## Activity
Reproduce the records word for word from the start through the line containing "Reading left to", both ends included, and leave out the pictures.

## Supplied information
------------
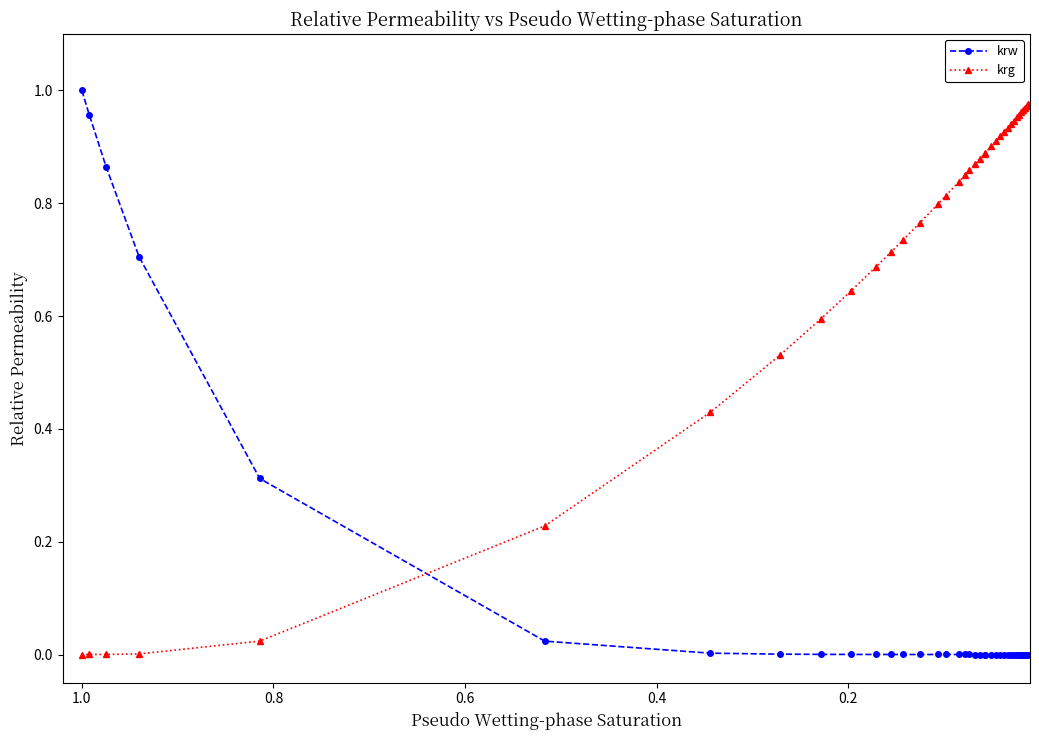

List the series in order of their peak value, lowest first.

krg, krw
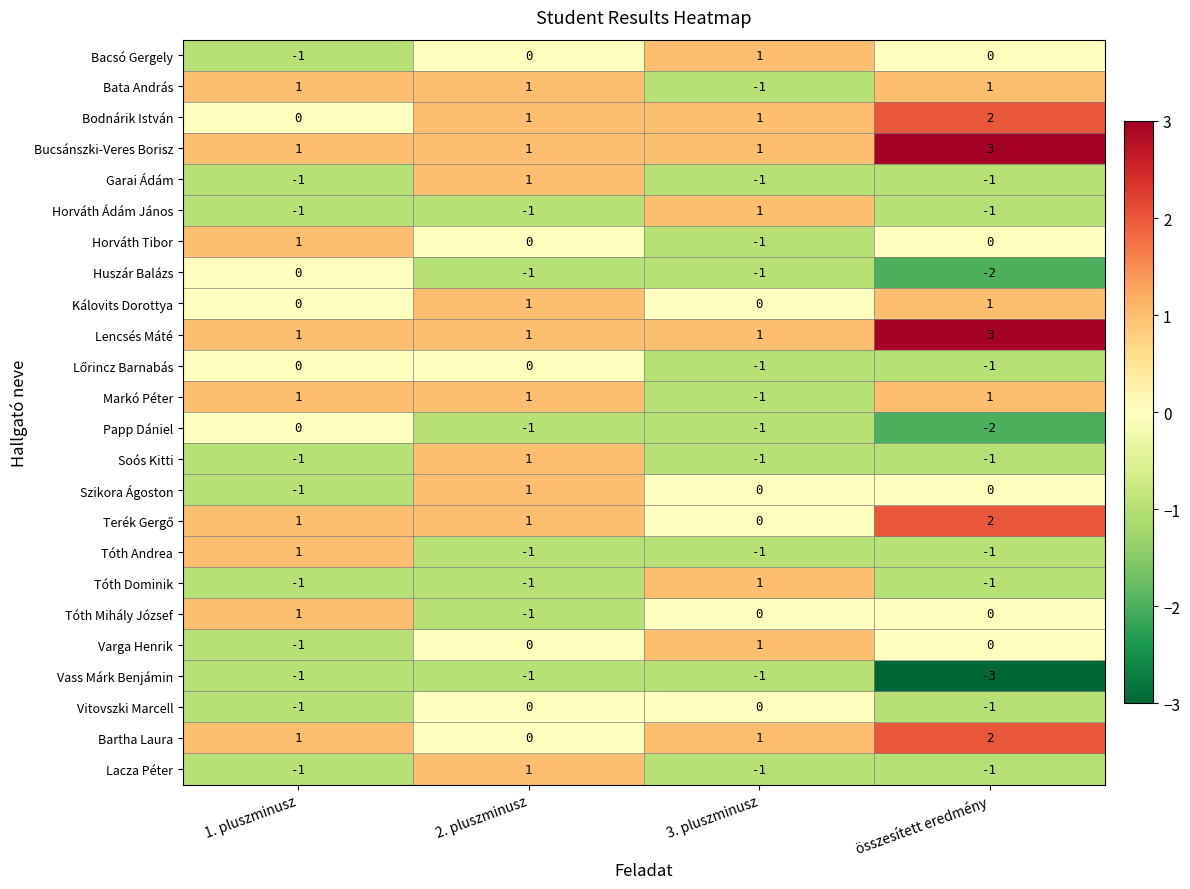

How many Bartha Laura values are between 1 and 2?

3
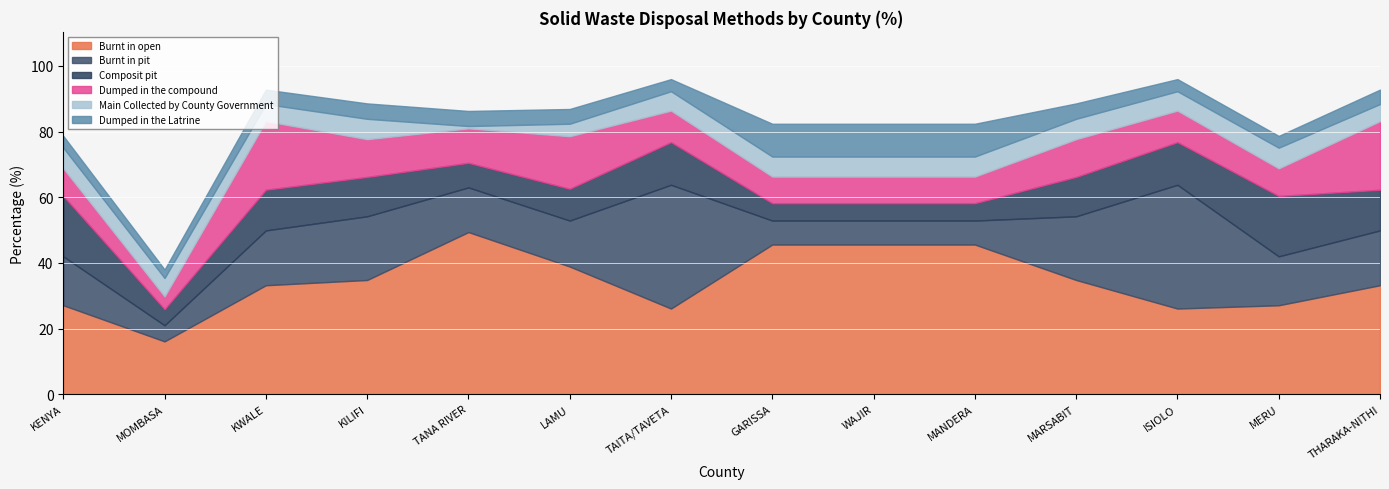

Between KILIFI and KENYA, which is larger?

KILIFI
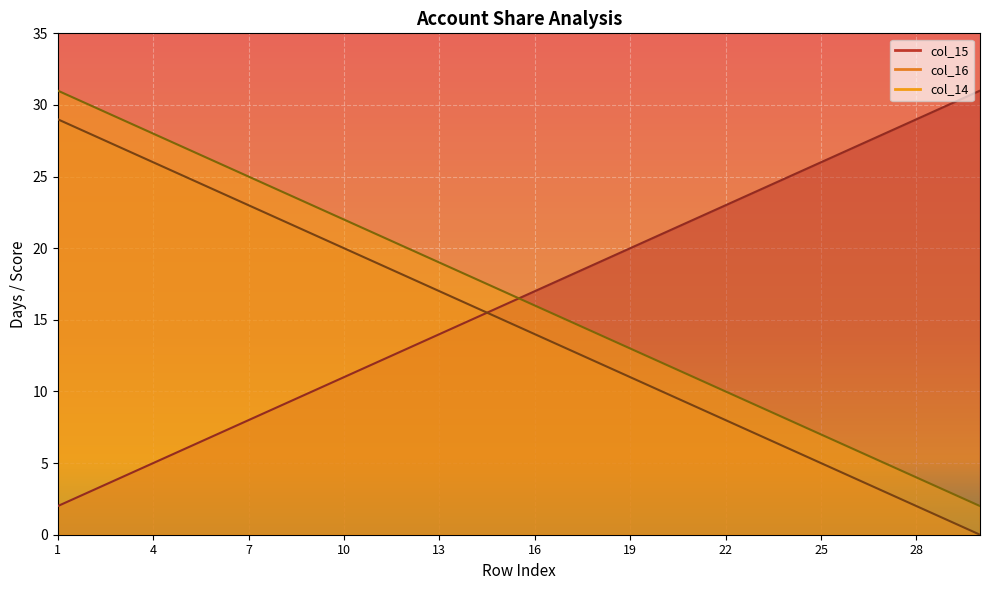

The col_14 series shows 22 at 10. True or false?

True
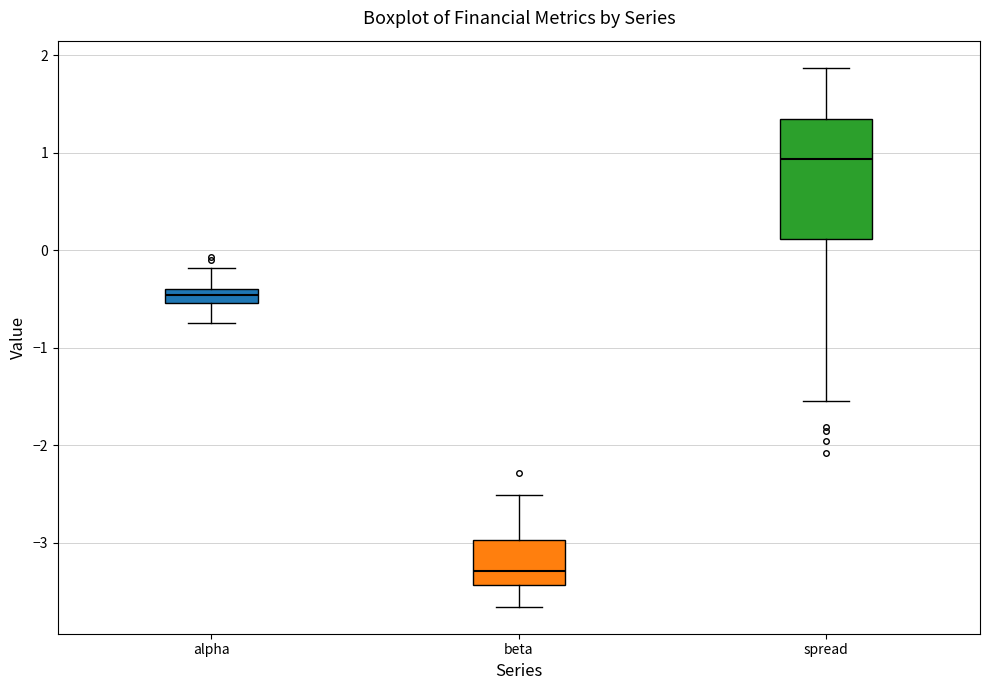

Reading left to right, read every box against the y-axis: the position of its median line, the range the box covers, and the ends of its whiskers. The values are not printed on the chart, so give them approximately, as read against the axis.

alpha: median -0.5 (inside the box), box -0.5 to -0.4, whiskers -0.7 to -0.2
beta: median -3.3, box -3.4 to -3.0, whiskers -3.7 to -2.5
spread: median 0.9, box 0.1 to 1.3, whiskers -1.6 to 1.9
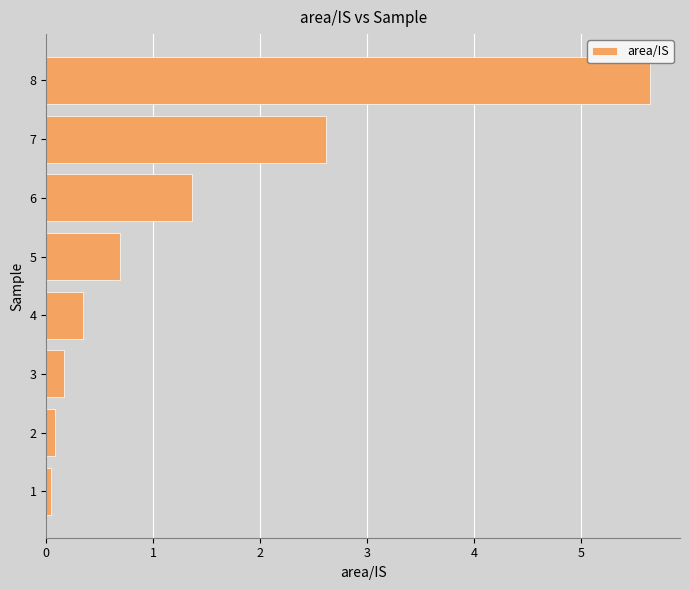

What is the sum of all values?

10.9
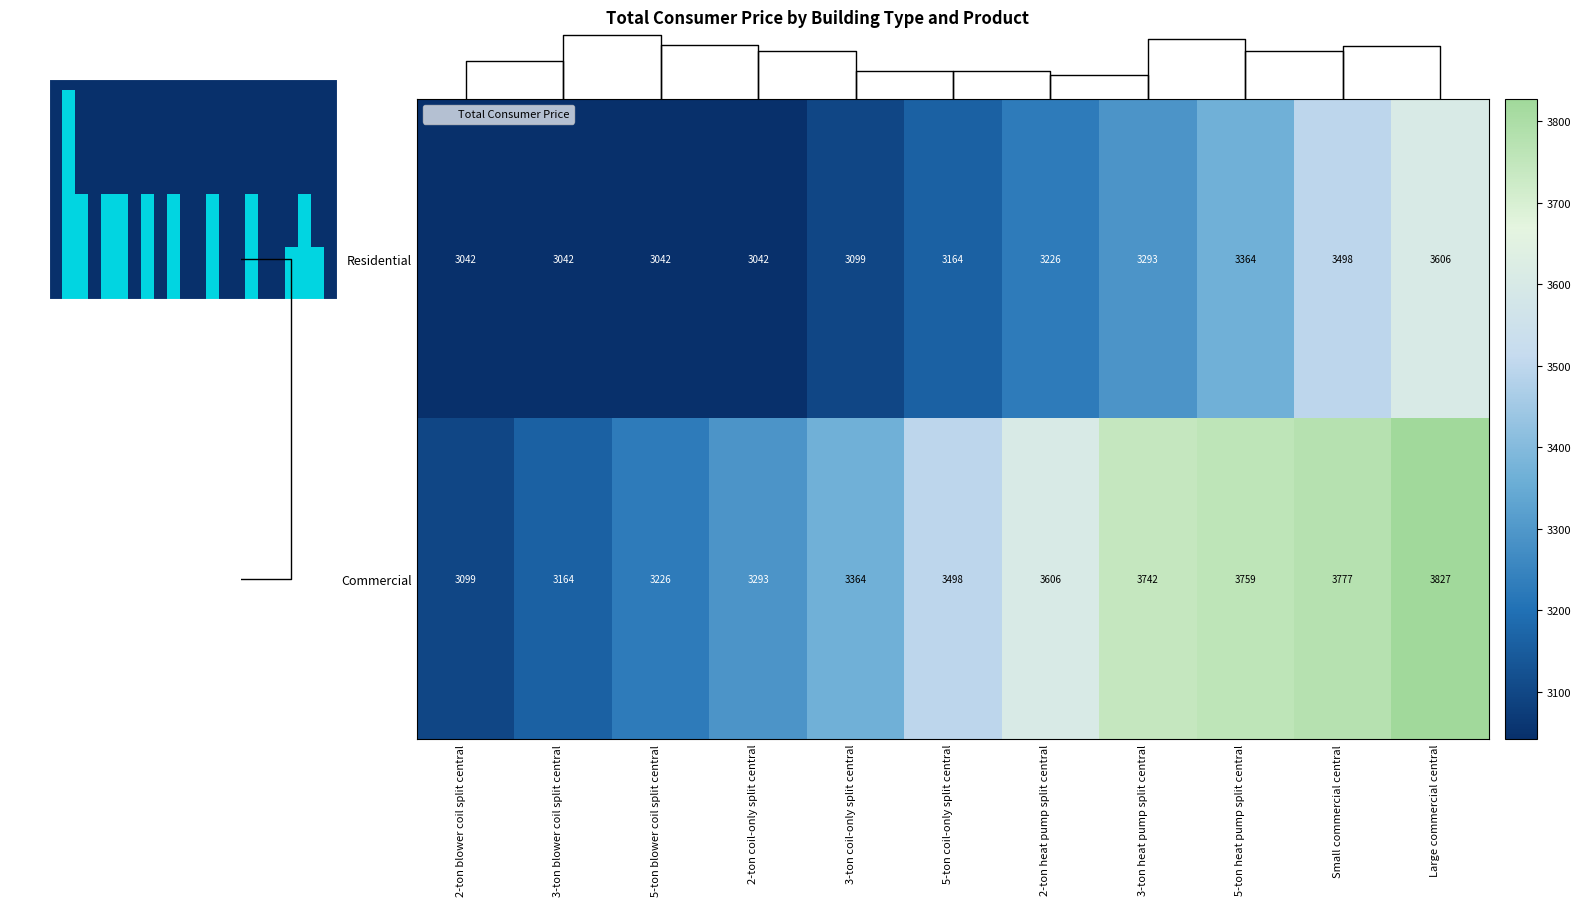

At which category is the sum across all series the highest?

Large commercial central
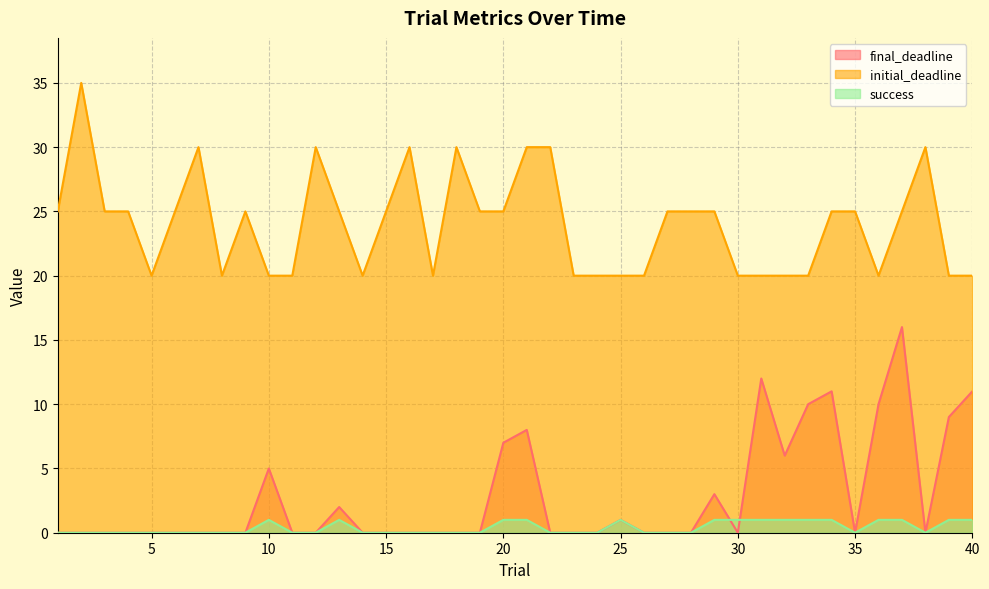

Rank the categories by initial_deadline value from lowest to highest.

5, 8, 10, 11, 14, 17, 23, 24, 25, 26, 30, 31, 32, 33, 36, 39, 40, 1, 3, 4, 6, 9, 13, 15, 19, 20, 27, 28, 29, 34, 35, 37, 7, 12, 16, 18, 21, 22, 38, 2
------------
## Your solution
List the series in order of their peak value, lowest first.

krg, krw

How many Bartha Laura values are between 1 and 2?

3

Between KILIFI and KENYA, which is larger?

KILIFI

The col_14 series shows 22 at 10. True or false?

True

Reading left to right, read every box against the y-axis: the position of its median line, the range the box covers, and the ends of its whiskers. The values are not printed on the chart, so give them approximately, as read against the axis.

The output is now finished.